#### Exercise:
In the records below, find the line with "thumb mcp: (497, 477)"; retype that line and all the following lines through the end, exactly, and add nothing.

#### Saved entries:
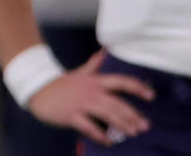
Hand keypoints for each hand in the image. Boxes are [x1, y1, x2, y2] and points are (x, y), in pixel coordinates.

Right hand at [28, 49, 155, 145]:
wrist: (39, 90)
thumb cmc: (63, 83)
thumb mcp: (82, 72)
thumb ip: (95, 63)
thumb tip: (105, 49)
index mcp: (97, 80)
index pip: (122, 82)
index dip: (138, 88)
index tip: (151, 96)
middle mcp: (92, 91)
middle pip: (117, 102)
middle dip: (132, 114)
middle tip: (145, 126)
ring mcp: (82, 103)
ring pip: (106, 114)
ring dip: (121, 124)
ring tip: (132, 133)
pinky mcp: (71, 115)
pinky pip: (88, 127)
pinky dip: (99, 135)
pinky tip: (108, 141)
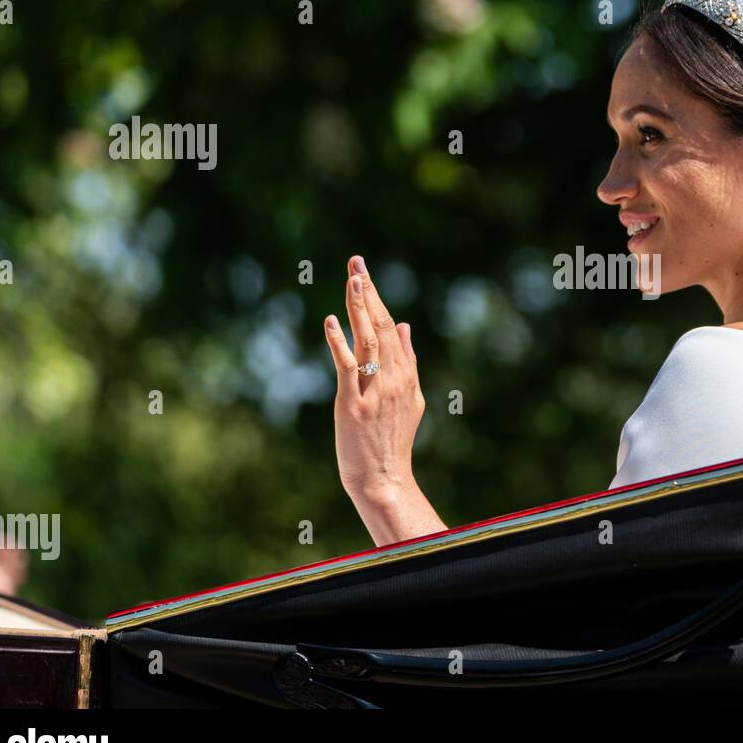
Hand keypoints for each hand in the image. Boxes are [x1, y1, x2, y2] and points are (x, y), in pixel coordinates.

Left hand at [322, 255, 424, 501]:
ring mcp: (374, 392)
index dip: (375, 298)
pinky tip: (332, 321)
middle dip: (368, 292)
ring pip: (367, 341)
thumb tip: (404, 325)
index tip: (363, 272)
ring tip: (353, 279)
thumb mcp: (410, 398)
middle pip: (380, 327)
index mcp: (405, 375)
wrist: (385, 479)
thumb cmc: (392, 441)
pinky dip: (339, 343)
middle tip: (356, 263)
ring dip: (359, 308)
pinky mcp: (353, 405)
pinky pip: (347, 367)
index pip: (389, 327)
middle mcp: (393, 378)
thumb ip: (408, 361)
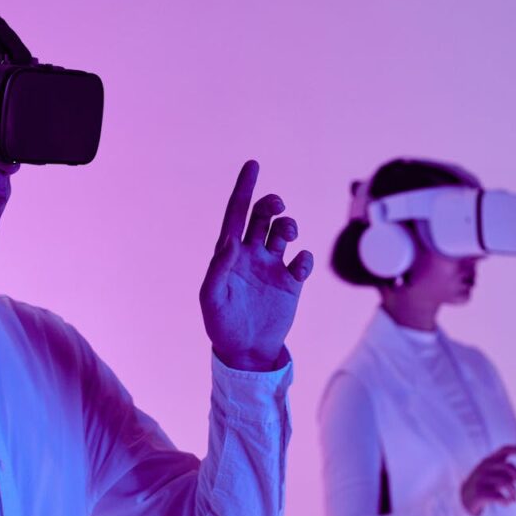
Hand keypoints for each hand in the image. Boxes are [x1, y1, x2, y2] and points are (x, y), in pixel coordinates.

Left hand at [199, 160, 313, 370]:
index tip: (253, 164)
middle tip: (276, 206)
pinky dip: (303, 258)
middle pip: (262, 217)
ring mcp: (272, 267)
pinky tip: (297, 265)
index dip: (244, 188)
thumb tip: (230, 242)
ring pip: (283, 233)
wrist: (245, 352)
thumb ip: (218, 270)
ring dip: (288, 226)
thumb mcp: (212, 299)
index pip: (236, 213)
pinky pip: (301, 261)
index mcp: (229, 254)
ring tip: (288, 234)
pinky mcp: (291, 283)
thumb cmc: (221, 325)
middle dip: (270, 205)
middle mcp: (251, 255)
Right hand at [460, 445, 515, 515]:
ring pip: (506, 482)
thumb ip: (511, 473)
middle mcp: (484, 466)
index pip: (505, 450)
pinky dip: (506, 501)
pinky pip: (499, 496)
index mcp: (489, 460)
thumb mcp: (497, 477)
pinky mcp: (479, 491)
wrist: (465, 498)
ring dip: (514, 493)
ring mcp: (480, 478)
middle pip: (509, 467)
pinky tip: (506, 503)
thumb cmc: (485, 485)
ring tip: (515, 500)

#### Answer space:
thumb mcp: (497, 477)
pinky mcp: (479, 491)
wrist: (465, 498)
ring dip: (514, 493)
ring mcp: (480, 478)
middle pip: (509, 467)
pinky tip: (506, 503)
thumb cmc: (485, 485)
ring tip: (515, 500)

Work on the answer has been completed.